A decisão foi alcançada por meio da atuação do Núcleo de Apoio para Recursos aos Tribunais Superiores (Nare) e restabeleceu a submissão de um dos réus ao Tribunal do Júri, reforçando o entendimento de que os crimes devem ser analisados pelo juiz natural das infrações dolosas contra a vida.
O caso teve ampla repercussão após a execução de pessoas em situação de rua na madrugada de 27 de dezembro de 2023, na região central de Rondonópolis. Conforme apurado, os policiais militares Cássio Teixeira Brito e Elder José da Silva, sendo o primeiro soldado da Polícia Militar e o segundo integrante do Batalhão de Operações Especiais (Bope), efetuaram diversos disparos de arma de fogo contra as vítimas enquanto elas dormiam nas imediações do Centro de Referência Especializado para a População em Situação de Rua (Centro POP).
Quatro pessoas foram baleadas durante a ação. Odilson de Oliveira, de 41 anos, e Thiago Rodrigues Lopes, de 37 anos, não resistiram aos ferimentos e morreram no local. Já Oziel da Silva, de 35 anos, e William Oliveira, de 25 anos, sobreviveram após serem socorridos.
As investigações conduzidas pela Polícia Civil apontaram que os acusados utilizaram uma pistola Glock calibre 9 mm, de uso restrito, pertencente à corporação, e um revólver calibre .38 sem registro.
Após os crimes, um dos policiais simulou ter sido ferido durante uma suposta caçada, versão que posteriormente foi descartada no decorrer da apuração.

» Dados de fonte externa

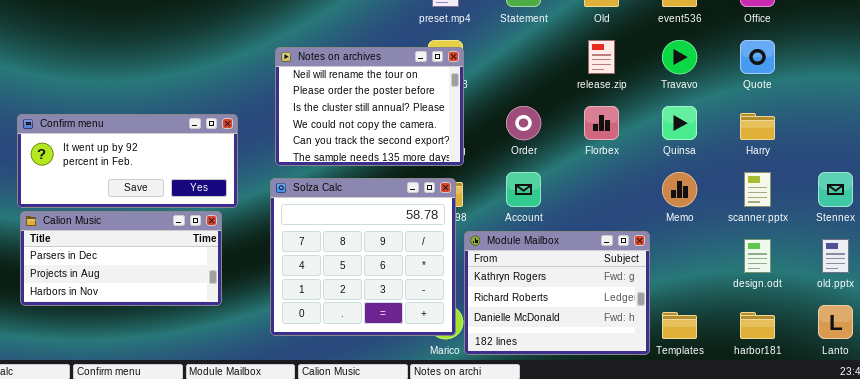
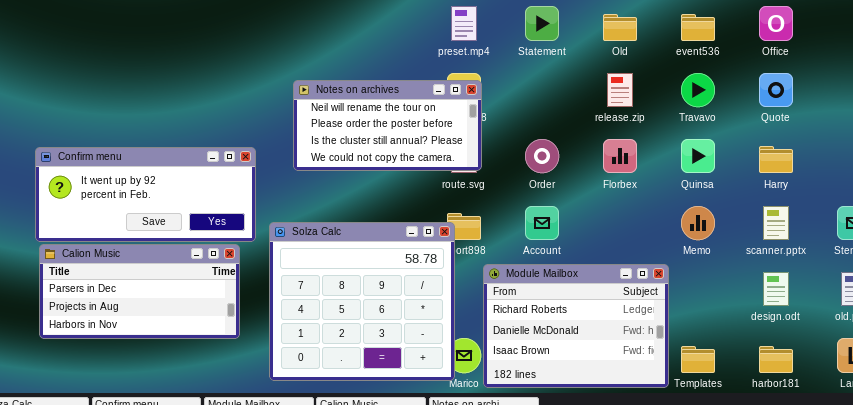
Notes on archives: [275,47,464,166] -> [293,80,482,171], resized
Solza Calc: [270,178,456,336] -> [269,222,455,381], moved
Module Mailbox: [464,231,650,355] -> [483,264,669,388], scrolled down 1 row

O Ministério Público ofereceu denúncia pelos crimes de homicídio qualificado consumado e tentado, com diversas qualificadoras, além de fraude processual.
No curso do processo, o Tribunal de Justiça de Mato Grosso (TJMT) havia decidido, em segunda instância, afastar a pronúncia de um dos acusados.
Diante dessa decisão, o Ministério Público de Mato Grosso interpôs recurso especial ao STJ, sustentando que havia elementos probatórios consistentes que indicavam a participação de ambos os réus nos crimes e que eventuais teses defensivas deveriam ser analisadas pelo Conselho de Sentença.
Ao julgar o recurso, o ministro relator Joel Ilan Paciornik acolheu os argumentos do Ministério Público e restabeleceu a decisão de pronúncia em relação ao policial que havia sido impronunciado pelo TJMT.
O entendimento do STJ reforça que questões como alegação de erro, legítima defesa ou ausência de dolo devem ser submetidas à apreciação do Tribunal do Júri, sem que haja antecipação de juízo de mérito pelo magistrado togado. Com a decisão, ambos os policiais militares voltam a ser submetidos a julgamento pelo Tribunal do Júri pelos crimes relacionados à chacina de Rondonópolis.